***** Excerpted passage *****
Mr. Amit Shroff, CEO of Arvog

In recent years, there has been a noticeable shift in management’s emphasis on risk. Instead of relying on internal auditors to confirm that controls are adequate and effective, boards of directors increasingly seek to verify that risk management happens within acceptable bounds. When conducting internal audits, the notion is sadly not always well understood. So, let’s comprehend the nuances of risk-based internal audits better here.

Understanding Risk-Based Internal Audit

Risk-based internal auditing allows businesses to evaluate and minimise the risks in their processes. This method combines data analytics with risk assessments to determine which parts of the business are most susceptible to risk. For a risk-based internal audit to be successful, it must first offer an unbiased assessment of the company’s controls and then suggest changes to make operations safer and more efficient.

Traditional vs. risk-based internal audits

Risk-Based Internal Audit (RBIA) redefines traditional audit methods by focusing on management’s risk assessments. Here is how it differs from conventional internal audits:

  • While traditional internal audits confirm control effectiveness and make recommendations, RBIA relies on management’s responsibility for organizational risk management.
***** Available data *****
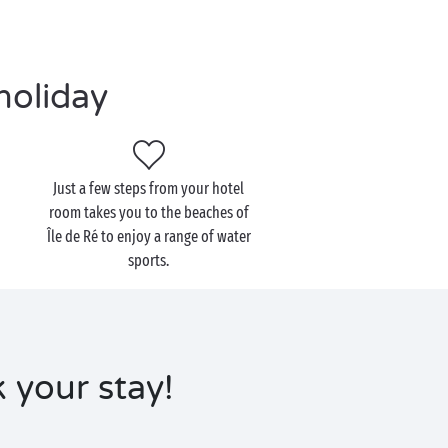
holiday
Just a few steps from your hotel
room takes you to the beaches of
Île de Ré to enjoy a range of water
sports.
k your stay!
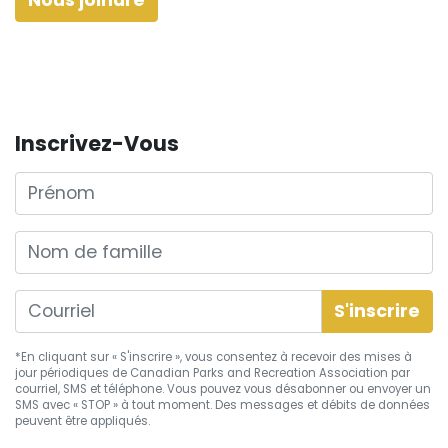
Inscrivez-Vous
Prénom
Nom de famille
*En cliquant sur « S'inscrire », vous consentez à recevoir des mises à
jour périodiques de Canadian Parks and Recreation Association par
courriel, SMS et téléphone. Vous pouvez vous
désabonner
ou envoyer un
SMS avec « STOP » à tout moment. Des messages et débits de données
peuvent être appliqués.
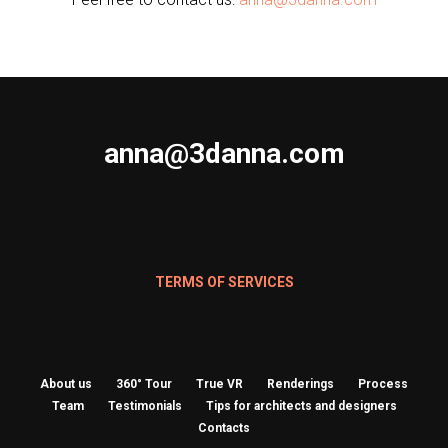
anna@3danna.com
TERMS OF SERVICES
About us
360° Tour
True VR
Renderings
Process
Team
Testimonials
Tips for architects and designers
Contacts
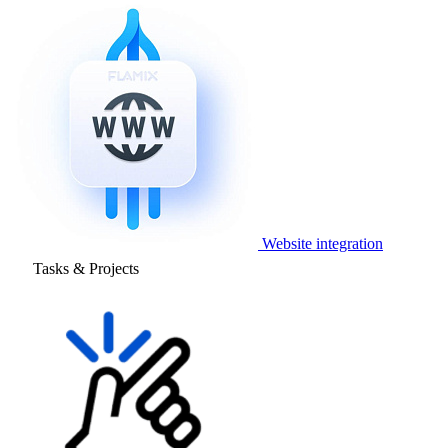
Website integration
Tasks & Projects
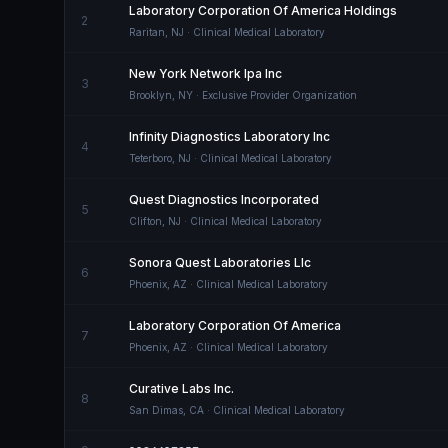
Laboratory Corporation Of America Holdings
2
Raritan
,
NJ
· Clinical Medical Laboratory
New York Network Ipa Inc
3
Brooklyn
,
NY
· Exclusive Provider Organization
Infinity Diagnostics Laboratory Inc
4
Teterboro
,
NJ
· Clinical Medical Laboratory
Quest Diagnostics Incorporated
5
Clifton
,
NJ
· Clinical Medical Laboratory
Sonora Quest Laboratories Llc
6
Phoenix
,
AZ
· Clinical Medical Laboratory
Laboratory Corporation Of America
7
Phoenix
,
AZ
· Clinical Medical Laboratory
Curative Labs Inc.
8
San Dimas
,
CA
· Clinical Medical Laboratory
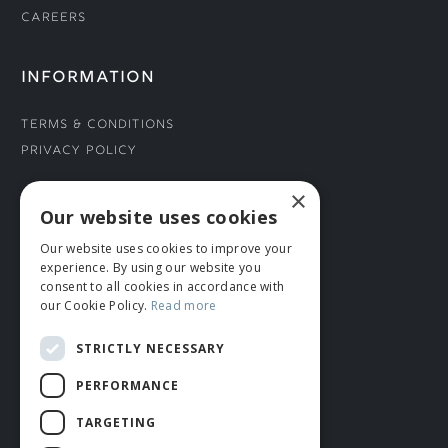
Careers
INFORMATION
Terms & Conditions
Privacy Policy
×
CONNECT WITH US
Our website uses cookies
Our website uses cookies to improve your
Tel: 01706 882444
experience. By using our website you
Contact Us
consent to all cookies in accordance with
our Cookie Policy.
Read more
STRICTLY NECESSARY
PERFORMANCE
TARGETING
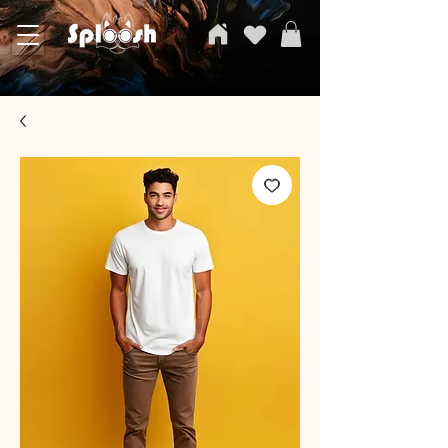
SPLOOSH, Carvi Emporium Pvt ltd, The Clothing Store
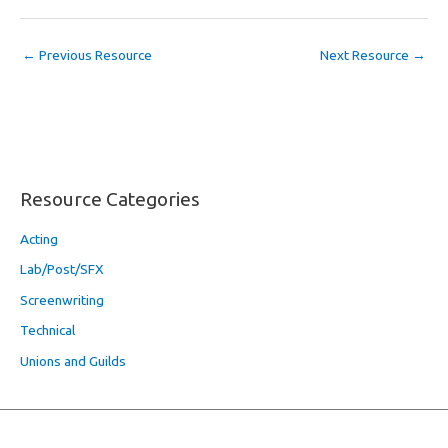
←
Previous Resource
Next Resource
→
Resource Categories
Acting
Lab/Post/SFX
Screenwriting
Technical
Unions and Guilds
*****
→ **Complete the following**:
• 1. Retype the records verbatim, beginning at the line containing "anna@3danna.com" and continuing through the final line of the records, with both ends included. Omit the picture markers from your copy.
• 2. Extend the passage on risk-based internal audits, continuing from the point at which it stops.

→ **Your responses**:
• 1.
anna@3danna.com
TERMS OF SERVICES
About us
360° Tour
True VR
Renderings
Process
Team
Testimonials
Tips for architects and designers
Contacts
Website integration
Tasks & Projects
Laboratory Corporation Of America Holdings
2
Raritan
,
NJ
· Clinical Medical Laboratory
New York Network Ipa Inc
3
Brooklyn
,
NY
· Exclusive Provider Organization
Infinity Diagnostics Laboratory Inc
4
Teterboro
,
NJ
· Clinical Medical Laboratory
Quest Diagnostics Incorporated
5
Clifton
,
NJ
· Clinical Medical Laboratory
Sonora Quest Laboratories Llc
6
Phoenix
,
AZ
· Clinical Medical Laboratory
Laboratory Corporation Of America
7
Phoenix
,
AZ
· Clinical Medical Laboratory
Curative Labs Inc.
8
San Dimas
,
CA
· Clinical Medical Laboratory
Careers
INFORMATION
Terms & Conditions
Privacy Policy
×
CONNECT WITH US
Our website uses cookies
Our website uses cookies to improve your
Tel: 01706 882444
experience. By using our website you
Contact Us
consent to all cookies in accordance with
our Cookie Policy.
Read more
STRICTLY NECESSARY
PERFORMANCE
TARGETING
SPLOOSH, Carvi Emporium Pvt ltd, The Clothing Store
←
Previous Resource
Next Resource
→
Resource Categories
Acting
Lab/Post/SFX
Screenwriting
Technical
Unions and Guilds

• 2.
  • RBIA audits the management-built risk processes, aligning with their risk assessment. This approach ensures audit resources assess the most significant risks, fostering greater management involvement. 
  • RBIA may explore new organizational areas not covered by traditional internal audits, focusing on control effectiveness in managing risks
  • Audit techniques remain similar, emphasising controls’ efficacy for significant risks over detecting incorrect or fraudulent transactions or insignificant risks.

Stages in RBIA

Employing the risk-based internal audit methodology, internal audit ensures a consistent approach through planning and execution processes, delivering risk management assurance

Planning: In planning, auditors familiarise themselves with the business, assess risk maturity, review management’s risk assessment, and decide reliance on the risk register. 

Reporting: This phase concludes with identifying auditable units, grouping significant risks, scheduling audits, and presenting the yearly plan to the audit committee. 

Executing: The execution process involves individual audits, reporting issues, and tracking management’s implementation of accepted recommendations. 

RBIA, depicted in the accompanying diagram, provides a structured framework for delivering effective risk assurance.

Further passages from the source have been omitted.